Comparison of VidSync with Hughes & Kelly's (1996) method

The methodological predecessor to VidSync was a set of mathematical methods published by Hughes & Kelly (1996), who originated the use of the front and back planes of a calibration frame (which they called a quadrat) to obtain intersecting 3-D lines and find 3-D positions. The largest mathematical difference between our methods is in the manner in which screen coordinates, in pixels, are converted to "world" coordinates, in meters or millimeters, on the surface of each face of the calibration frame.

The Hughes & Kelly method fits a third-order polynomial to describe and predict the relationship between screen and world coordinates. The equations are shown below in an excerpt from their paper (note that although equations (1) and (2) are written in the same form, they are fitted separately to the x and y data, respectively, and therefore each one refers to different values of the parameters p1 to p10).

Polynomial models (higher than first order, anyway) are useful for interpolation but run into problems when extrapolating outside the range of the calibration data. See Wikipedia for a nice illustration of this general phenomenon. Hughes & Kelly encountered this issue during a behavioral study in the early 2000s and realized it could be solved by using a matrix method called "Direct Linear Transformation" (DLT) that fits a linear grid over the whole screen instead of using polynomials. The math in VidSync evolved from this idea and related concepts in the computer vision literature.

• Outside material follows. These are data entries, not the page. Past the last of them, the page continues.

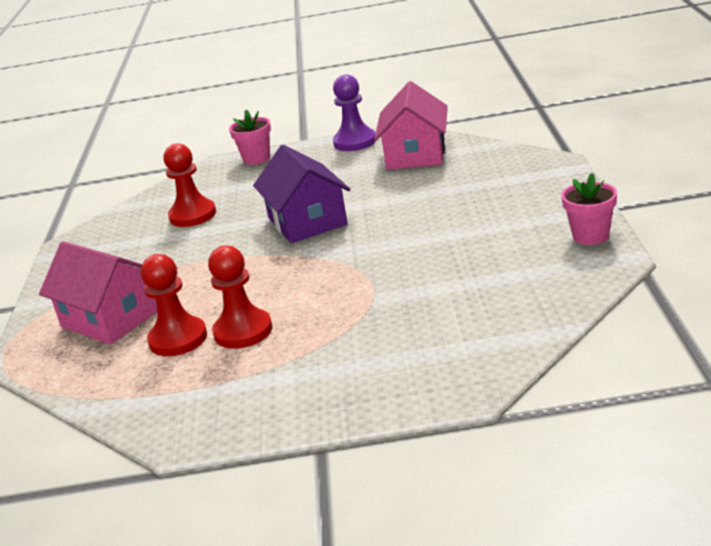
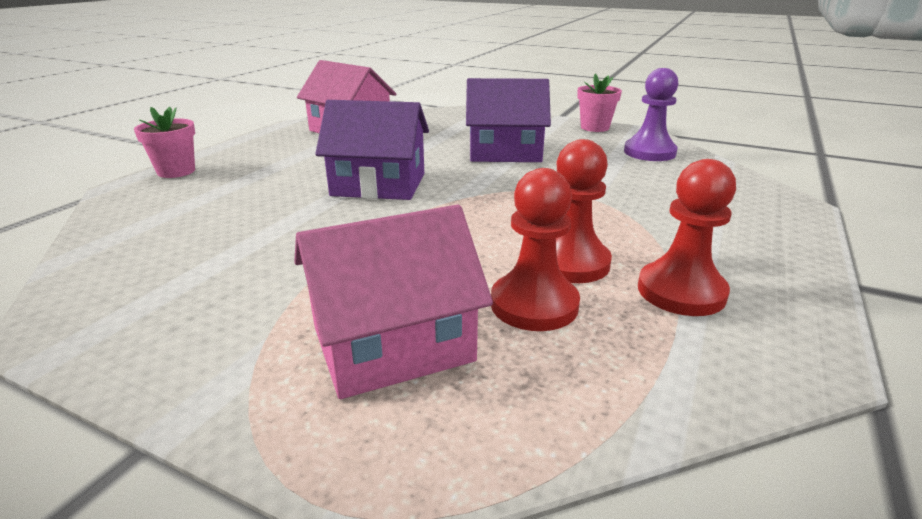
camera: 65 degrees left, 0 degrees up
red pawn [164,143,216,227] -> red pawn moved to [638,159,736,316]
purple pawn [333,74,376,151] -> purple pawn moved to [624,68,678,161]
none -> purple house [466,78,551,162]

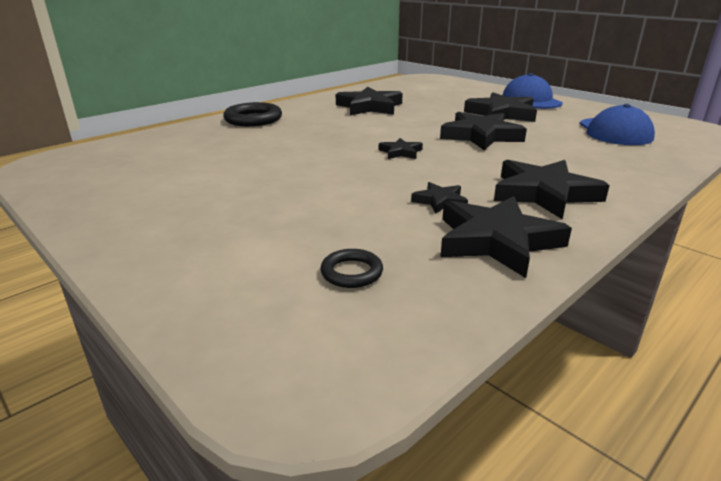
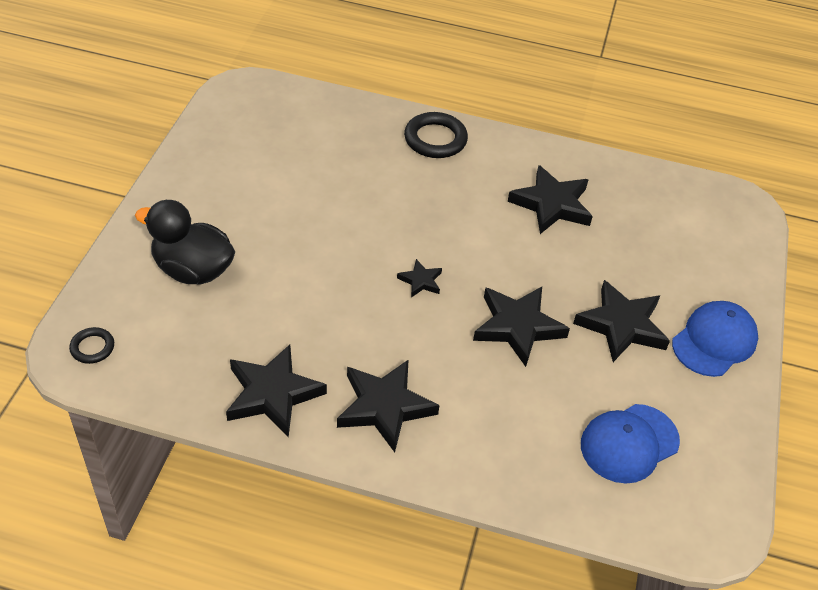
camera: 55 degrees right, 20 degrees up
black ring [320,249,383,288] -> black ring moved to [69,327,114,364]
black star [411,182,468,214] -> none
none -> black duck [135,200,235,285]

At the suggestion of a manuscript reviewer, I checked to see how much difference there really is between these two models. I took distortion-corrected calibration data from a pool-based VidSync test and calculated the world coordinate grids across the screen using both methods. This was the camera's view of the calibration frame:

2012 Pool Test (0 00 22 47.901+2997) CalibrationB Left Camera

The diagram below shows the fits of each model to the front face of the calibration frame. The bold grid shows the actual position of the frame face, within which both methods interpolate coordinates well. Extrapolation beyond that is shown in green lines (DLT method) and black lines (polynomial method). Near the edges of the image, you can begin to see substantial warping in the polynomial method that departs from what should be a straight grid.

The warping becomes much more exaggerated for the back face of the calibration frame, which requires more extrapolation:

You can see that the extrapolation problems of the polynomial method are not too bad for very short distances (about 1/4 to 1/2 the frame size) outside the calibration frame, but they pose a major problem for accurate 3-D measurement when extrapolating farther out. These problems could largely be avoided in the field by using a calibration frame that nearly fills the screen in both cameras, when it is practical to do so. However, the DLT method used in VidSync (at least in combination with VidSync's removal of non-linear distortion) avoids these problems altogether and has no relative disadvantages.

References

Hughes, N. F., and Kelly, L. H. 1996. New techniques for 3-D video tracking of fish swimming movements in still or flowing water. Can. J. Fish. Aquat. Sci. 53(11): 2473-2483.